Il Papa si definisce “servo dei servi di Dio”, proprio in continuità con questo Vangelo. Così un sacerdote, un parroco è al servizio dei propri fedeli: non fa il comandante, ma il servo.
La lettera inviata da papa Francesco a ciascuno dei 21 futuri cardinali, nominati recentemente, che riceveranno la berretta nel Concistoro del prossimo 8 dicembre, si chiude con le parole: “Prego per te affinché il titolo di ‘servo’ (diacono) offuschi sempre più quello di ’eminenza’”.
“Il compito importante di evangelizzare, lo si esercita – afferma sempre il pontefice – in primo luogo dando testimonianza, facendosi appunto servitori, senza scavalcare, senza arrampicarsi, scegliendo piuttosto l’ultimo posto.
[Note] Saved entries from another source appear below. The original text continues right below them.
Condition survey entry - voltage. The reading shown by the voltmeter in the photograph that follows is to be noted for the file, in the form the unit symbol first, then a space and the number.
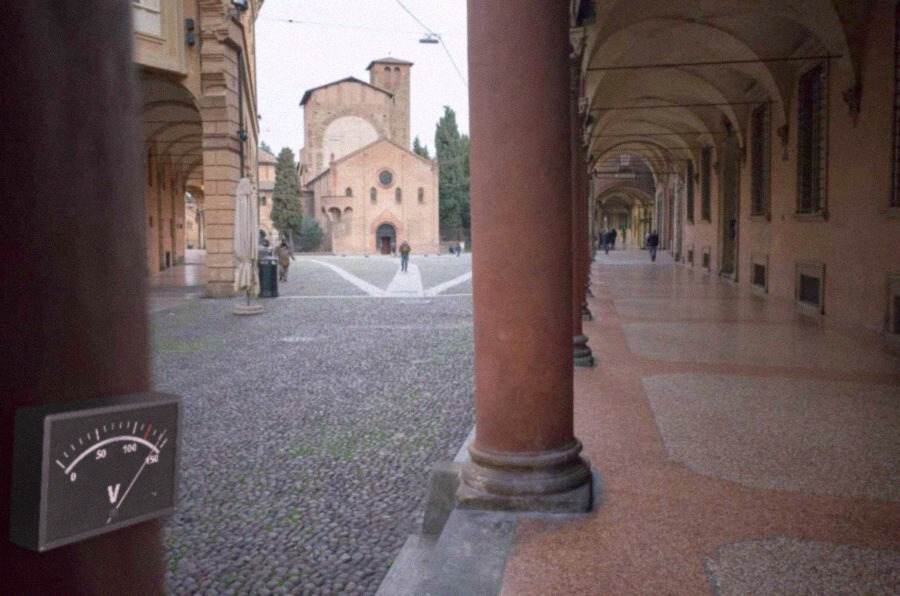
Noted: V 140
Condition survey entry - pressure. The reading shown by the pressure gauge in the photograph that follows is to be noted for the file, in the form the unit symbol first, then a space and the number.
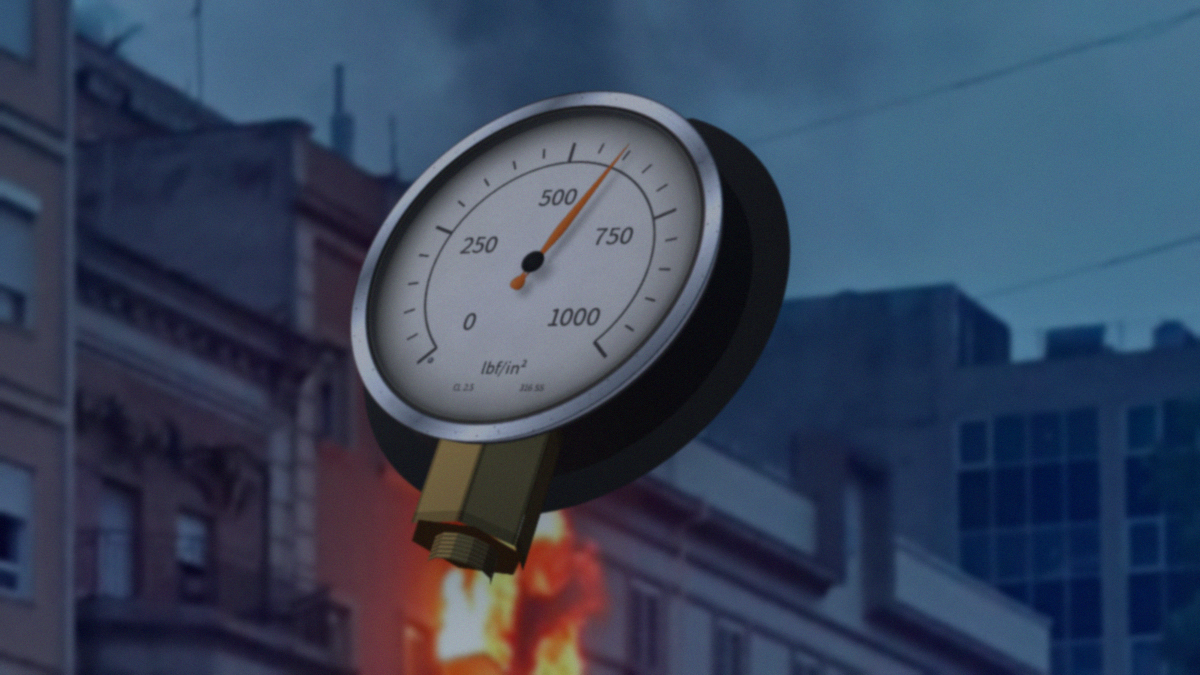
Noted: psi 600
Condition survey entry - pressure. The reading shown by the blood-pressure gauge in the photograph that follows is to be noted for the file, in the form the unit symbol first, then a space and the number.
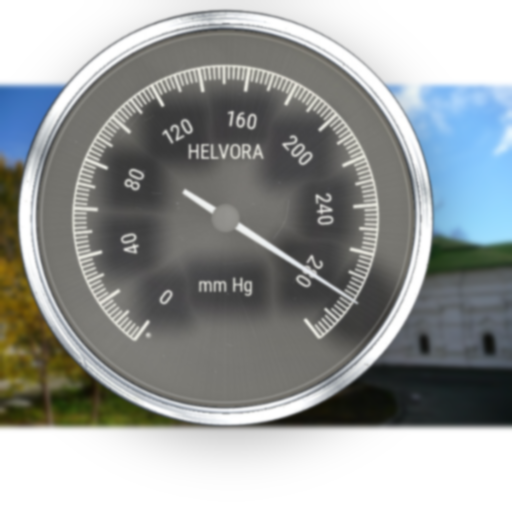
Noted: mmHg 280
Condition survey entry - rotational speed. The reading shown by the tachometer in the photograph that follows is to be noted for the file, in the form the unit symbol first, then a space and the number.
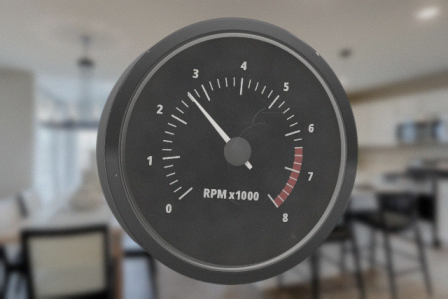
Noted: rpm 2600
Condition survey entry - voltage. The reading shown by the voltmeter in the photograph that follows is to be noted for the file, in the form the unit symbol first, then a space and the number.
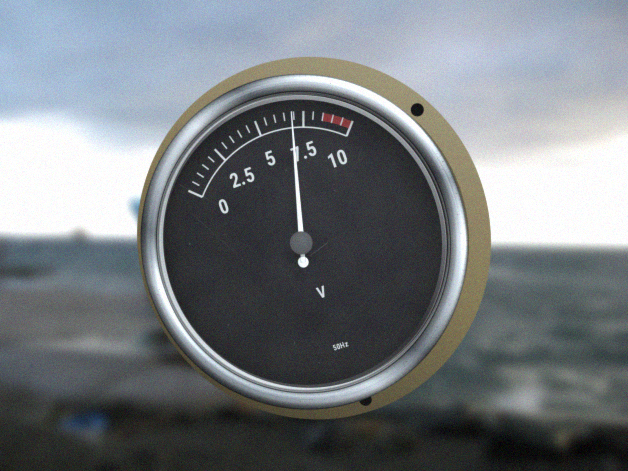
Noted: V 7
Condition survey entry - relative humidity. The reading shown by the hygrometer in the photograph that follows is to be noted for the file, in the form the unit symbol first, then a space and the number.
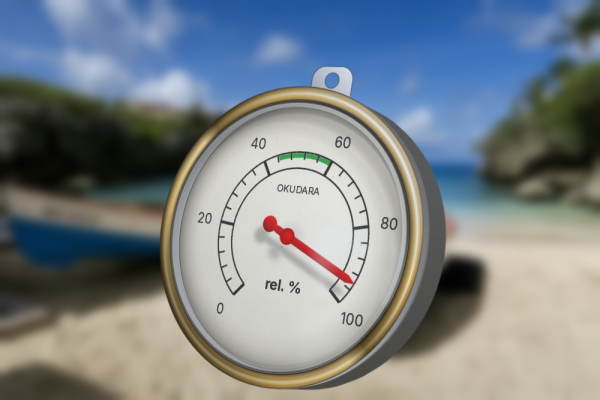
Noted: % 94
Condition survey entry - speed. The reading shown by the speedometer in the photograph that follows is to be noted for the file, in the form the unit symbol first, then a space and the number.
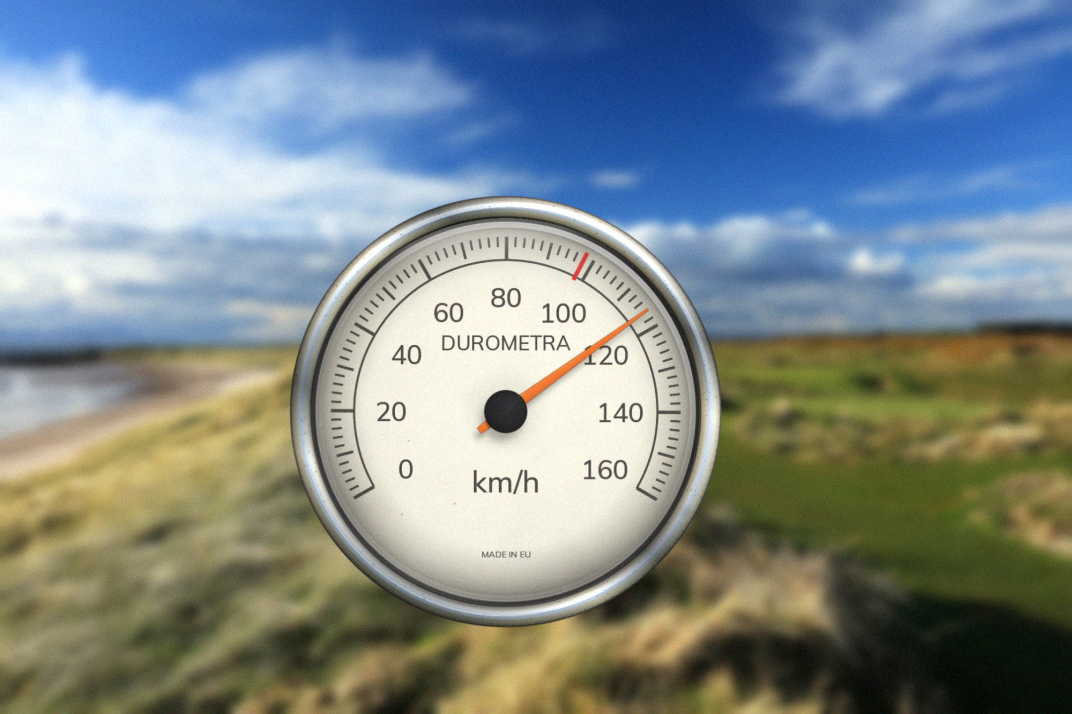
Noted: km/h 116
Servire, infatti – prosegue – non è un’espressione di cortesia, non lo si fa per gentilezza: ‘È fare come Gesù’, il quale, riassumendo in poche parole la sua vita, ha detto di essere venuto ‘non per farsi servire, ma per servire’. Dunque, per seguire Cristo, è necessario percorrere la via che Lui stesso ha tracciato, la strada del servizio e dell’umiltà, contraria allo spirito del mondo.
Questo spesso, lo sappiamo, costa, perché ‘sa di croce’. Ma, mentre crescono la cura e la disponibilità verso gli altri, diventiamo più liberi dentro, più simili a Gesù. Più serviamo, più avvertiamo la presenza di Dio. Soprattutto quando serviamo chi non ha da restituirci, i poveri, abbracciandone le difficoltà e i bisogni con tenera compassione: lì scopriamo di essere a nostra volta amati e abbracciati da Dio.”
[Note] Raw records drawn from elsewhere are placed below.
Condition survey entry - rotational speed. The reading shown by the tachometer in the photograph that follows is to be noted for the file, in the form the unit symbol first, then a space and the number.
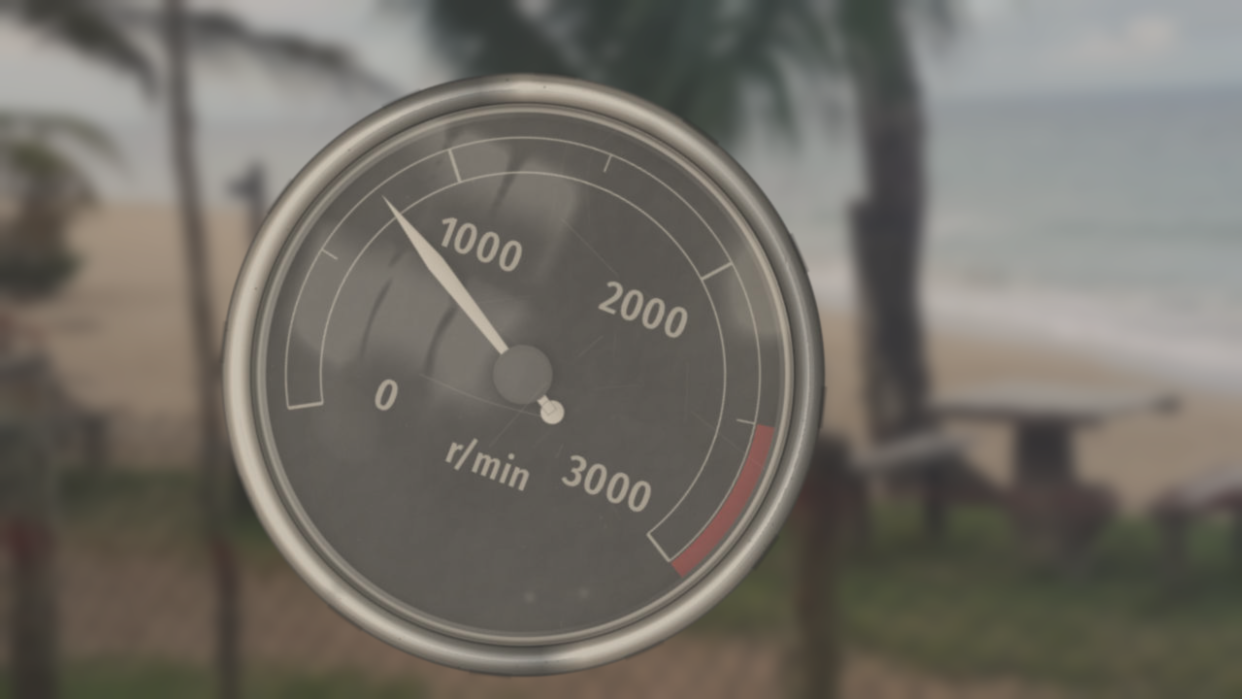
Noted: rpm 750
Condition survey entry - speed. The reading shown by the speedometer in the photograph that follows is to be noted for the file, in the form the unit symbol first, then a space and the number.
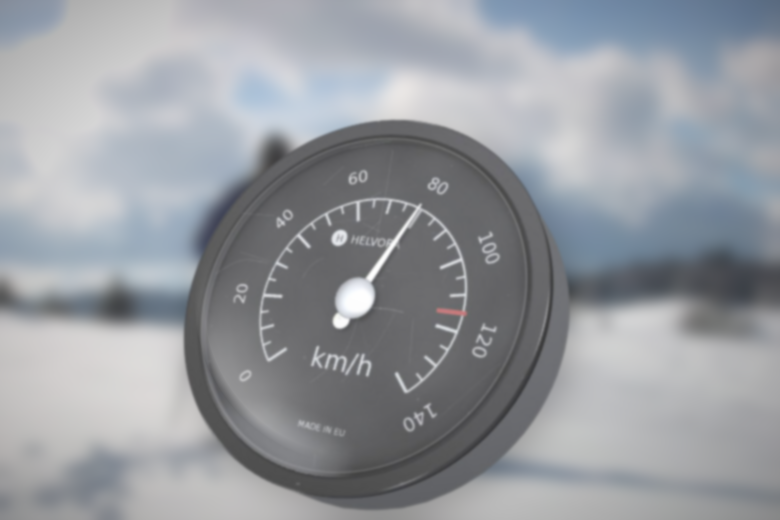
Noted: km/h 80
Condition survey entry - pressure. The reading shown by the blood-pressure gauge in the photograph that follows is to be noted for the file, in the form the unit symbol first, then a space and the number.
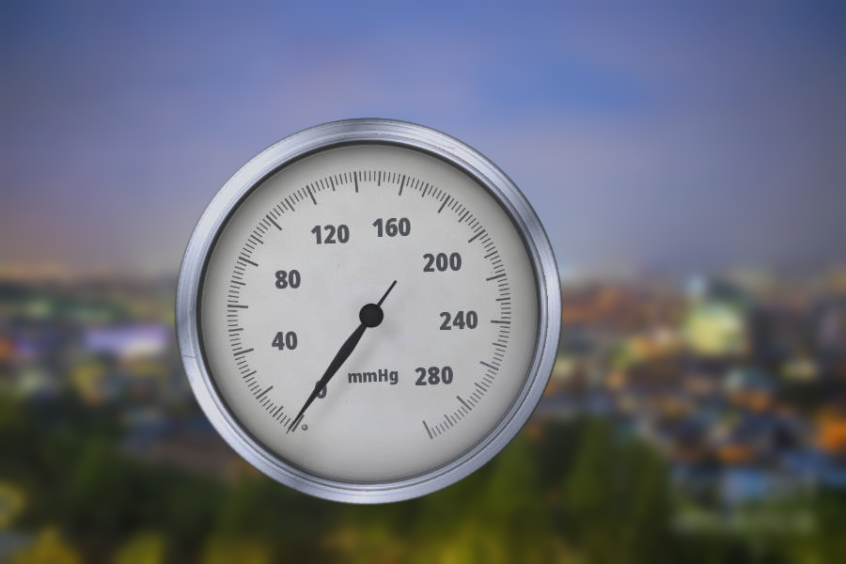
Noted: mmHg 2
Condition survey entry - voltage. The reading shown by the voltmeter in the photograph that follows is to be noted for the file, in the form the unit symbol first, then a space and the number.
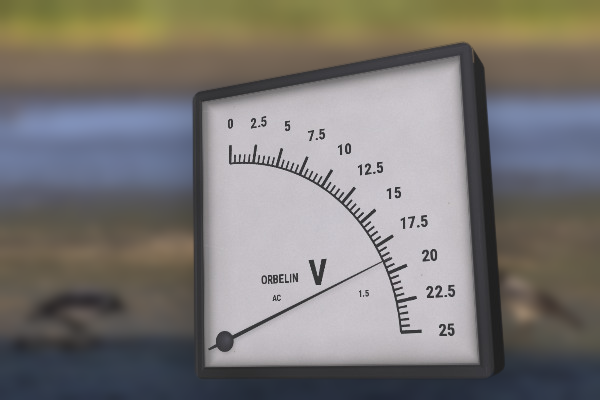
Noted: V 19
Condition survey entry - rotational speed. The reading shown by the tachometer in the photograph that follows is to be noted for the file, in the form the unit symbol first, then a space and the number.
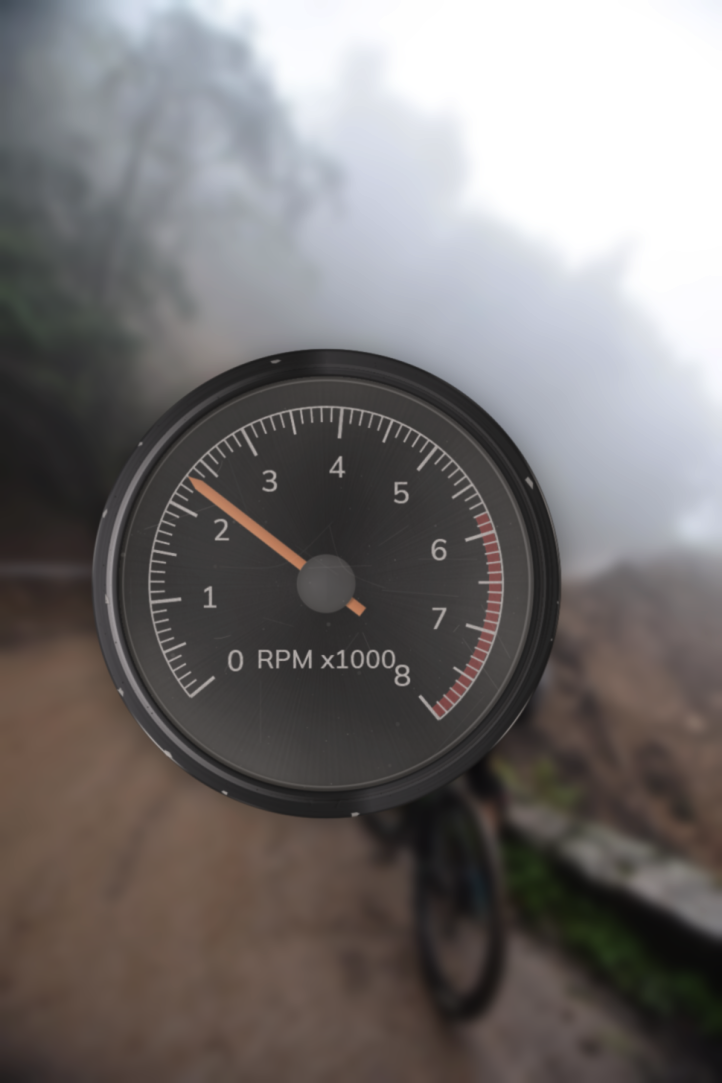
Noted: rpm 2300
Testimoniare il Vangelo nel servizio, con la vita dell’amore e ai più poveri

Proviamo a considerare dove si basa il “potere” dei responsabili nella Chiesa.
Si basa sul diaconato che sta all’inizio del percorso dell’ordine sacerdotale, formato appunto da tre gradi: il diacono, il presbitero e il vescovo.
La specificità del diacono (parola che deriva da diakonia, cioè servizio) è testimoniare il Vangelo annunciato con la vita dell’amore, nel servizio, in particolare ai più poveri. I diaconi attestano che una fede professata che non si fa carità vissuta è inutile e contraddittoria. Sono i testimoni di una Chiesa serva a immagine del Cristo servo.
I due successivi passi dell’ordine sono il sacerdozio e l’episcopato. Coloro che li ricevono non cancellano il diaconato, ma poggiano gli ulteriori ministeri proprio sopra il diaconato, non perdendo, anzi approfondendo, la vocazione a essere servi.
Quindi nella parrocchia il sacerdote e nella diocesi il vescovo non sono coloro che amministrano i sacramenti, soprattutto quello dell’Eucarestia, e basta, ma sono coloro che si mettono al servizio della propria comunità.
Tutti comunque dobbiamo essere servi gli uni degli altri come è stato Gesù per tutti noi.